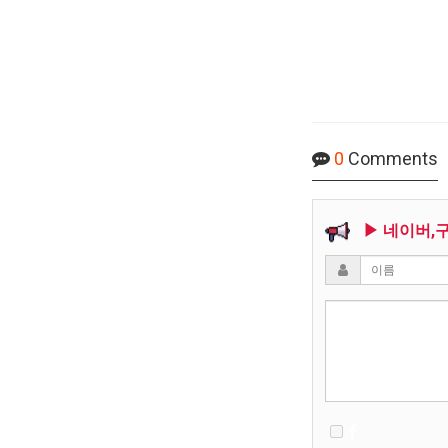
0
Comments
▶ 네이버,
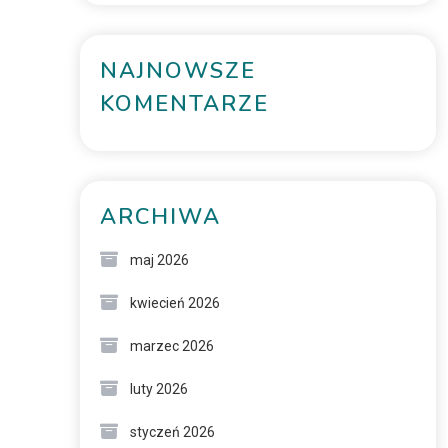
NAJNOWSZE
KOMENTARZE
ARCHIWA
maj 2026
kwiecień 2026
marzec 2026
luty 2026
styczeń 2026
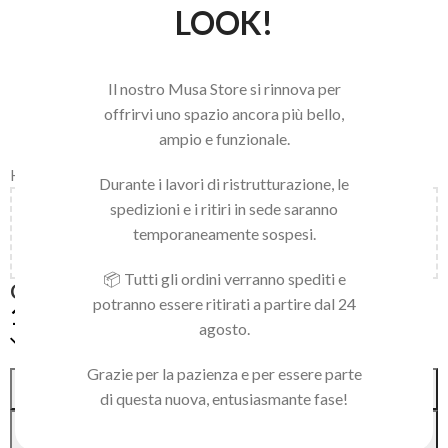
LOOK!
Il nostro Musa Store si rinnova per
offrirvi uno spazio ancora più bello,
ampio e funzionale.
Home
/
LINEA BEAUTY
/
CORPO
Durante i lavori di ristrutturazione, le
spedizioni e i ritiri in sede saranno
Aggiungi
150,00
€
al carrello e ottieni la spedizione
temporaneamente sospesi.
gratuita!
📦 Tutti gli ordini verranno spediti e
CREMA VISO ANTIAGE
potranno essere ritirati a partire dal 24
19,90
€
agosto.
Solo 1 pezzi disponibili
Grazie per la pazienza e per essere parte
Alternative:
AGGIUNGI AL CARRELLO
di questa nuova, entusiasmante fase!
ACQUISTA SUBITO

═══

◆ ASSIGNMENT:
Switch "CREMA VISO ANTIAGE" to "CREMA VISO NOTTE" and write out all the lines of the listing above with nothing else changed. Leave the pictures out.

◆ COMPLETED TASK:
0
Comments
▶ 네이버,
NAJNOWSZE
KOMENTARZE
ARCHIWA
maj 2026
kwiecień 2026
marzec 2026
luty 2026
styczeń 2026
LOOK!
Il nostro Musa Store si rinnova per
offrirvi uno spazio ancora più bello,
ampio e funzionale.
Home
/
LINEA BEAUTY
/
CORPO
Durante i lavori di ristrutturazione, le
spedizioni e i ritiri in sede saranno
Aggiungi
150,00
€
al carrello e ottieni la spedizione
temporaneamente sospesi.
gratuita!
📦 Tutti gli ordini verranno spediti e
CREMA VISO NOTTE
potranno essere ritirati a partire dal 24
19,90
€
agosto.
Solo 1 pezzi disponibili
Grazie per la pazienza e per essere parte
Alternative:
AGGIUNGI AL CARRELLO
di questa nuova, entusiasmante fase!
ACQUISTA SUBITO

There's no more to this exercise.